[Your objective]:
Transcription, pictures excluded: write out the data below exactly.

[Data extract]:
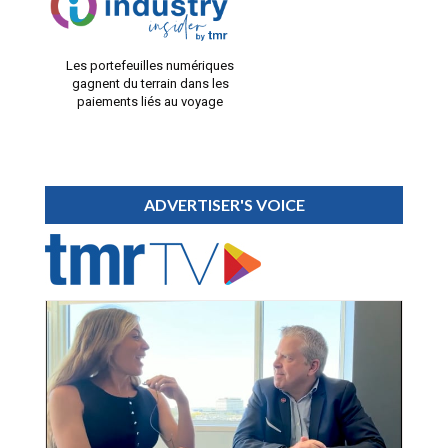
Les portefeuilles numériques
gagnent du terrain dans les
paiements liés au voyage
ADVERTISER'S VOICE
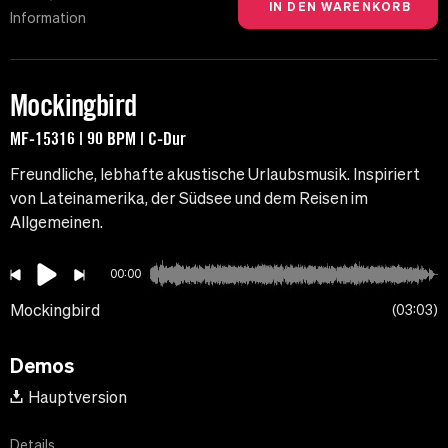
Information
Mockingbird
MF-15316 | 90 BPM | C-Dur
Freundliche, lebhafte akustische Urlaubsmusik. Inspiriert
von Lateinamerika, der Südsee und dem Reisen im
Allgemeinen.
00:00
Mockingbird
03:03
Demos
Hauptversion
Details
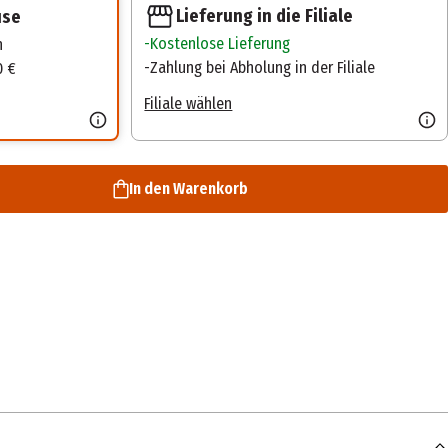
Lieferung in die Filiale
use
Kostenlose Lieferung
n
Zahlung bei Abholung in der Filiale
0 €
Filiale wählen
In den Warenkorb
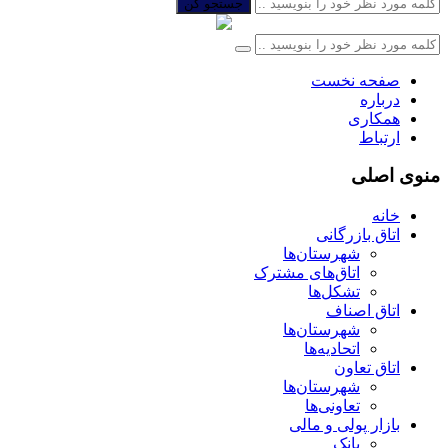
جستجو کن
صفحه نخست
درباره
همکاری
ارتباط
منوی اصلی
خانه
اتاق بازرگانی
شهرستان‌ها
اتاق‌های مشترک
تشکل‌ها
اتاق اصناف
شهرستان‌ها
اتحادیه‌ها
اتاق تعاون
شهرستان‌ها
تعاونی‌ها
بازار پولی و مالی
بانک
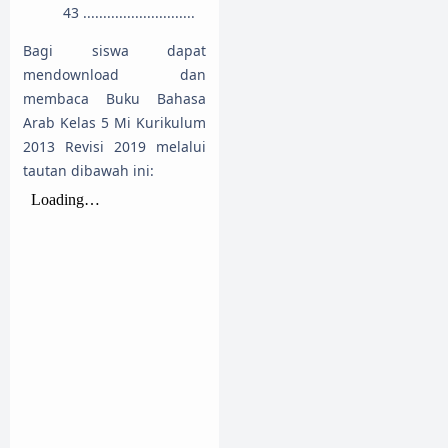
............................ 43
Bagi siswa dapat
mendownload dan
membaca Buku Bahasa
Arab Kelas 5 Mi Kurikulum
2013 Revisi 2019 melalui
tautan dibawah ini:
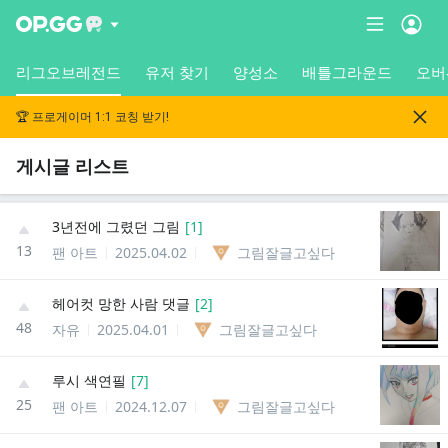
리그오브레전드
유저 찾기
양성소
배틀그라운드
오버
🏆 프로게이머 1:1 코칭 받기!
게시글 리스트
3년전에 그렸던 그림
[
1
]
13
팬 아트
2025.04.02
그림잘글고싶다
헤어컷 망한 사람 댓글
[
2
]
48
자유
2025.04.01
그림잘글고싶다
루시 색연필
[
7
]
25
팬 아트
2024.12.07
그림잘글고싶다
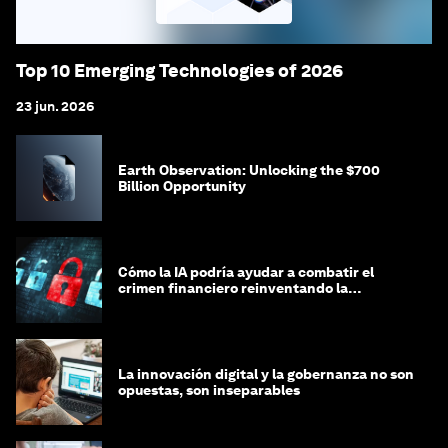
Top 10 Emerging Technologies of 2026
23 jun. 2026
Earth Observation: Unlocking the $700
Billion Opportunity
Cómo la IA podría ayudar a combatir el
crimen financiero reinventando la
integridad
La innovación digital y la gobernanza no son
opuestas, son inseparables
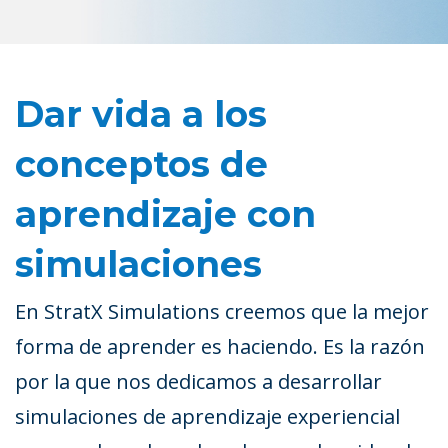
Dar vida a los
conceptos de
aprendizaje con
simulaciones
En StratX Simulations creemos que la mejor
forma de aprender es haciendo. Es la razón
por la que nos dedicamos a desarrollar
simulaciones de aprendizaje experiencial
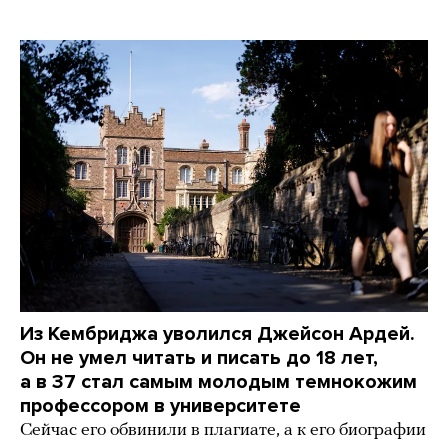
Из Кембриджа уволился Джейсон Ардей.
Он не умел читать и писать до 18 лет,
а в 37 стал самым молодым темнокожим
профессором в университете
Сейчас его обвинили в плагиате, а к его биографии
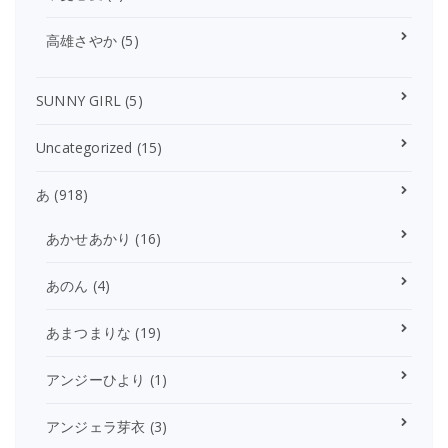
高雄さやか
(5)
SUNNY GIRL
(5)
Uncategorized
(15)
あ
(918)
あかせあかり
(16)
あのん
(4)
あまつまりな
(19)
アンジーひより
(1)
アンジェラ芽衣
(3)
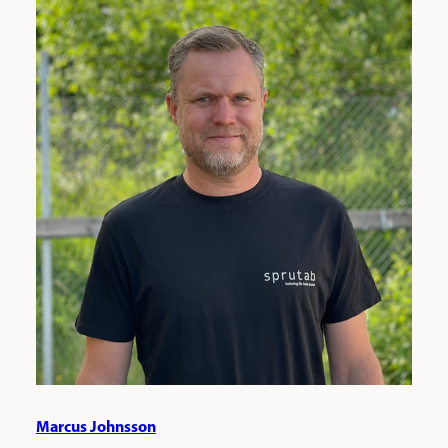
Marcus Johnsson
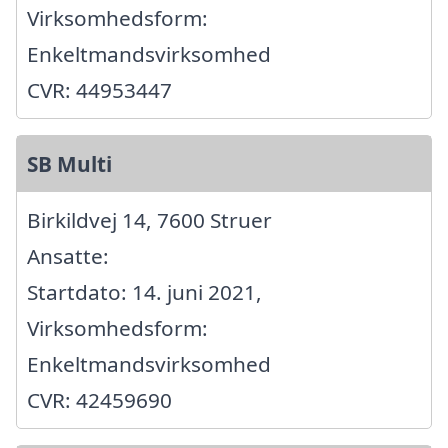
Virksomhedsform:
Enkeltmandsvirksomhed
CVR: 44953447
SB Multi
Birkildvej 14, 7600 Struer
Ansatte:
Startdato: 14. juni 2021,
Virksomhedsform:
Enkeltmandsvirksomhed
CVR: 42459690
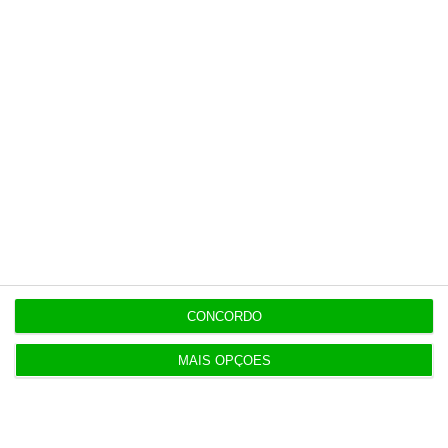
Infantino “mentiu” e “enganou”. Luís Figo exige
demissão
5 Agosto 2026
Barcelos aprova concurso para nova ETAR de 35
milhões
5 Agosto 2026
Polícia propôs mais câmaras na AR, mas partidos
recusaram
CONCORDO
5 Agosto 2026
Compra do hotel e casino de Troia pelo Arrow tem
MAIS OPÇÕES
luz verde
5 Agosto 2026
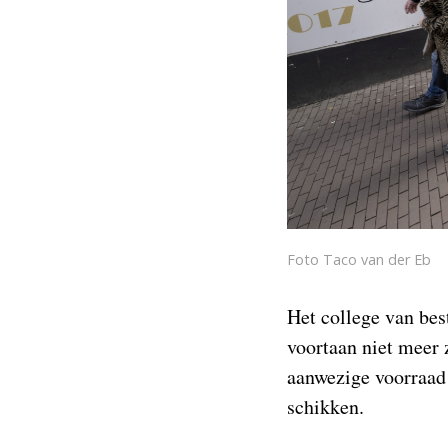
Foto Taco van der Eb
Het college van bes
voortaan niet meer 
aanwezige voorraad 
schikken.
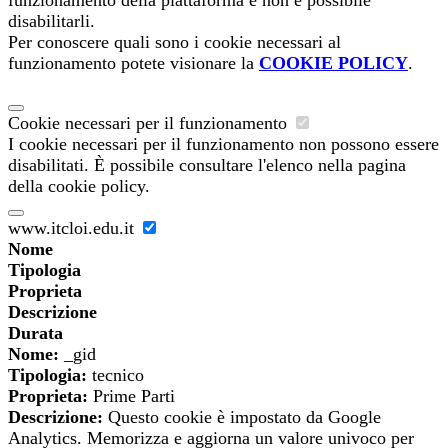
funzionamento della piattaforma e non è possibile
disabilitarli.
Per conoscere quali sono i cookie necessari al
funzionamento potete visionare la
COOKIE POLICY
.
Cookie necessari per il funzionamento
I cookie necessari per il funzionamento non possono essere
disabilitati. È possibile consultare l'elenco nella pagina
della cookie policy.
www.itcloi.edu.it
Nome
Tipologia
Proprieta
Descrizione
Durata
Nome:
_gid
Tipologia:
tecnico
Proprieta:
Prime Parti
Descrizione:
Questo cookie è impostato da Google
Analytics. Memorizza e aggiorna un valore univoco per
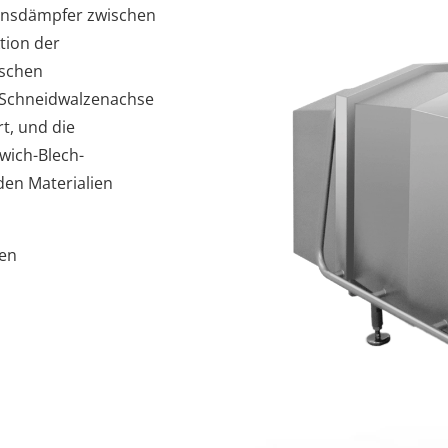
ionsdämpfer zwischen
tion der
ischen
e Schneidwalzenachse
rt, und die
wich-Blech-
den Materialien
en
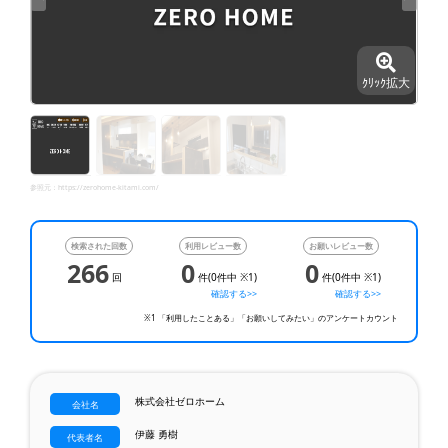
ｸﾘｯｸ拡大
参照元：
https://zerohome-kitami.com/
検索された回数
利用レビュー数
お願いレビュー数
266
0
0
回
件(0件中 ※1)
件(0件中 ※1)
確認する>>
確認する>>
※1 「利用したことある」「お願いしてみたい」のアンケートカウント
株式会社ゼロホーム
会社名
伊藤 勇樹
代表者名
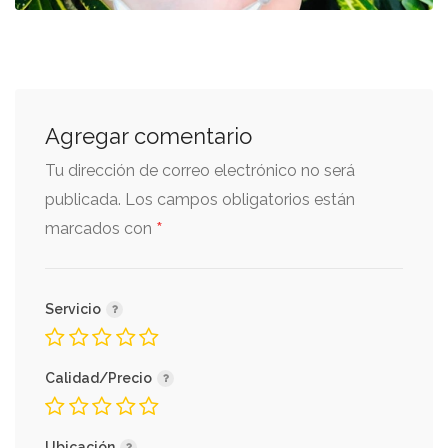
Agregar comentario
Tu dirección de correo electrónico no será
publicada.
Los campos obligatorios están
*
marcados con
Servicio
Calidad/Precio
Ubicación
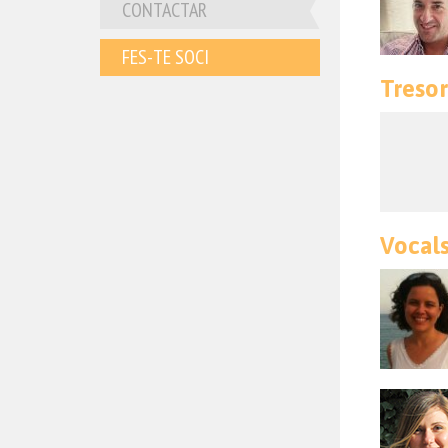
CONTACTAR
FES-TE SOCI
Tresor
Vocal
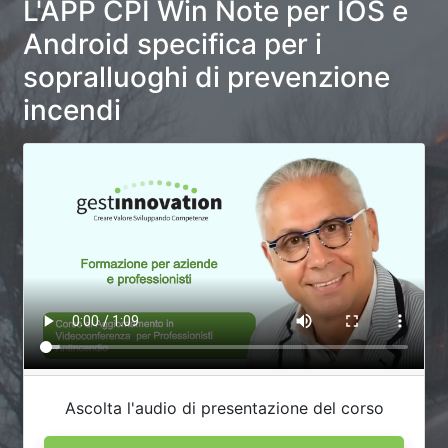
L'APP CPI Win Note per IOS e
Android specifica per i
sopralluoghi di prevenzione
incendi
Ascolta l'audio di presentazione del corso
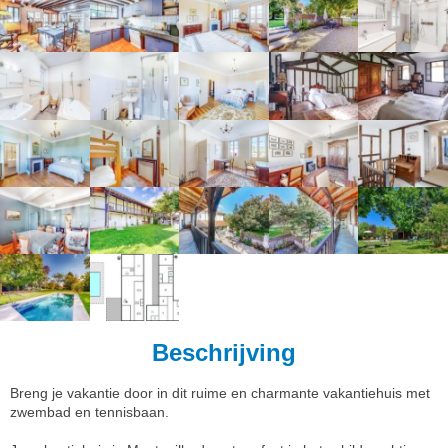
Beschrijving
Breng je vakantie door in dit ruime en charmante vakantiehuis met
zwembad en tennisbaan.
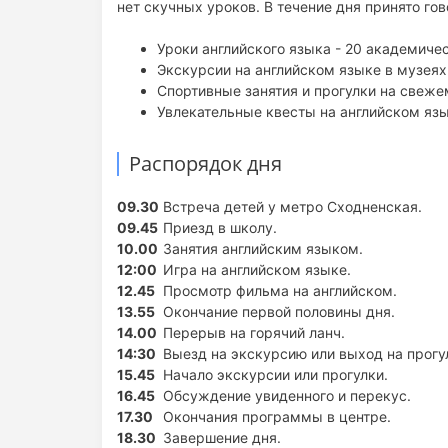
нет скучных уроков. В течение дня принято гов
Уроки английского языка - 20 академиче
Экскурсии на английском языке в музеях
Спортивные занятия и прогулки на свеже
Увлекательные квесты на английском язы
Распорядок дня
09.30
Встреча детей у метро Сходненская.
09.45
Приезд в школу.
10.00
Занятия английским языком.
12:00
Игра на английском языке.
12.45
Просмотр фильма на английском.
13.55
Окончание первой половины дня.
14.00
Перерыв на горячий ланч.
14:30
Выезд на экскурсию или выход на прогул
15.45
Начало экскурсии или прогулки.
16.45
Обсуждение увиденного и перекус.
17.30
Окончания программы в центре.
18.30
Завершение дня.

[Solution to this task]:
Les portefeuilles numériques
gagnent du terrain dans les
paiements liés au voyage
ADVERTISER'S VOICE
Information
Mockingbird
MF-15316 | 90 BPM | C-Dur
Freundliche, lebhafte akustische Urlaubsmusik. Inspiriert
von Lateinamerika, der Südsee und dem Reisen im
Allgemeinen.
00:00
Mockingbird
03:03
Demos
Hauptversion
Details
Lieferung in die Filiale
use
Kostenlose Lieferung
n
Zahlung bei Abholung in der Filiale
0 €
Filiale wählen
In den Warenkorb
جستجو کن
صفحه نخست
درباره
همکاری
ارتباط
منوی اصلی
خانه
اتاق بازرگانی
شهرستان‌ها
اتاق‌های مشترک
تشکل‌ها
اتاق اصناف
شهرستان‌ها
اتحادیه‌ها
اتاق تعاون
شهرستان‌ها
تعاونی‌ها
بازار پولی و مالی
بانک
............................ 43
Bagi siswa dapat
mendownload dan
membaca Buku Bahasa
Arab Kelas 5 Mi Kurikulum
2013 Revisi 2019 melalui
tautan dibawah ini:
리그오브레전드
유저 찾기
양성소
배틀그라운드
오버
🏆 프로게이머 1:1 코칭 받기!
게시글 리스트
3년전에 그렸던 그림
[
1
]
13
팬 아트
2025.04.02
그림잘글고싶다
헤어컷 망한 사람 댓글
[
2
]
48
자유
2025.04.01
그림잘글고싶다
루시 색연필
[
7
]
25
팬 아트
2024.12.07
그림잘글고싶다
Top 10 Emerging Technologies of 2026
23 jun. 2026
Earth Observation: Unlocking the $700
Billion Opportunity
Cómo la IA podría ayudar a combatir el
crimen financiero reinventando la
integridad
La innovación digital y la gobernanza no son
opuestas, son inseparables
Dar vida a los
conceptos de
aprendizaje con
simulaciones
En StratX Simulations creemos que la mejor
forma de aprender es haciendo. Es la razón
por la que nos dedicamos a desarrollar
simulaciones de aprendizaje experiencial
Из Кембриджа уволился Джейсон Ардей.
Он не умел читать и писать до 18 лет,
а в 37 стал самым молодым темнокожим
профессором в университете
Сейчас его обвинили в плагиате, а к его биографии
高雄さやか
(5)
SUNNY GIRL
(5)
Uncategorized
(15)
あ
(918)
あかせあかり
(16)
あのん
(4)
あまつまりな
(19)
アンジーひより
(1)
アンジェラ芽衣
(3)
Marcus Johnsson
Virksomhedsform:
Enkeltmandsvirksomhed
CVR: 44953447
SB Multi
Birkildvej 14, 7600 Struer
Ansatte:
Startdato: 14. juni 2021,
Virksomhedsform:
Enkeltmandsvirksomhed
CVR: 42459690
Infantino “mentiu” e “enganou”. Luís Figo exige
demissão
5 Agosto 2026
Barcelos aprova concurso para nova ETAR de 35
milhões
5 Agosto 2026
Polícia propôs mais câmaras na AR, mas partidos
recusaram
CONCORDO
5 Agosto 2026
Compra do hotel e casino de Troia pelo Arrow tem
MAIS OPÇÕES
luz verde
5 Agosto 2026
Foto Taco van der Eb
Het college van bes
voortaan niet meer 
aanwezige voorraad 
schikken.
funzionamento della piattaforma e non è possibile
disabilitarli.
Per conoscere quali sono i cookie necessari al
funzionamento potete visionare la
COOKIE POLICY
.
Cookie necessari per il funzionamento
I cookie necessari per il funzionamento non possono essere
disabilitati. È possibile consultare l'elenco nella pagina
della cookie policy.
www.itcloi.edu.it
Nome
Tipologia
Proprieta
Descrizione
Durata
Nome:
_gid
Tipologia:
tecnico
Proprieta:
Prime Parti
Descrizione:
Questo cookie è impostato da Google
Analytics. Memorizza e aggiorna un valore univoco per
ionsdämpfer zwischen
tion der
ischen
e Schneidwalzenachse
rt, und die
wich-Blech-
den Materialien
en
ｸﾘｯｸ拡大
参照元：
https://zerohome-kitami.com/
検索された回数
利用レビュー数
お願いレビュー数
266
0
0
回
件(0件中 ※1)
件(0件中 ※1)
確認する>>
確認する>>
※1 「利用したことある」「お願いしてみたい」のアンケートカウント
株式会社ゼロホーム
会社名
伊藤 勇樹
代表者名
Agregar comentario
Tu dirección de correo electrónico no será
publicada.
Los campos obligatorios están
*
marcados con
Servicio
Calidad/Precio
Ubicación
CONTACTAR
FES-TE SOCI
Tresor
Vocal
L'APP CPI Win Note per IOS e
Android specifica per i
sopralluoghi di prevenzione
incendi
Ascolta l'audio di presentazione del corso
Beschrijving
Breng je vakantie door in dit ruime en charmante vakantiehuis met
zwembad en tennisbaan.
нет скучных уроков. В течение дня принято гов
Уроки английского языка - 20 академиче
Экскурсии на английском языке в музеях
Спортивные занятия и прогулки на свеже
Увлекательные квесты на английском язы
Распорядок дня
09.30
Встреча детей у метро Сходненская.
09.45
Приезд в школу.
10.00
Занятия английским языком.
12:00
Игра на английском языке.
12.45
Просмотр фильма на английском.
13.55
Окончание первой половины дня.
14.00
Перерыв на горячий ланч.
14:30
Выезд на экскурсию или выход на прогул
15.45
Начало экскурсии или прогулки.
16.45
Обсуждение увиденного и перекус.
17.30
Окончания программы в центре.
18.30
Завершение дня.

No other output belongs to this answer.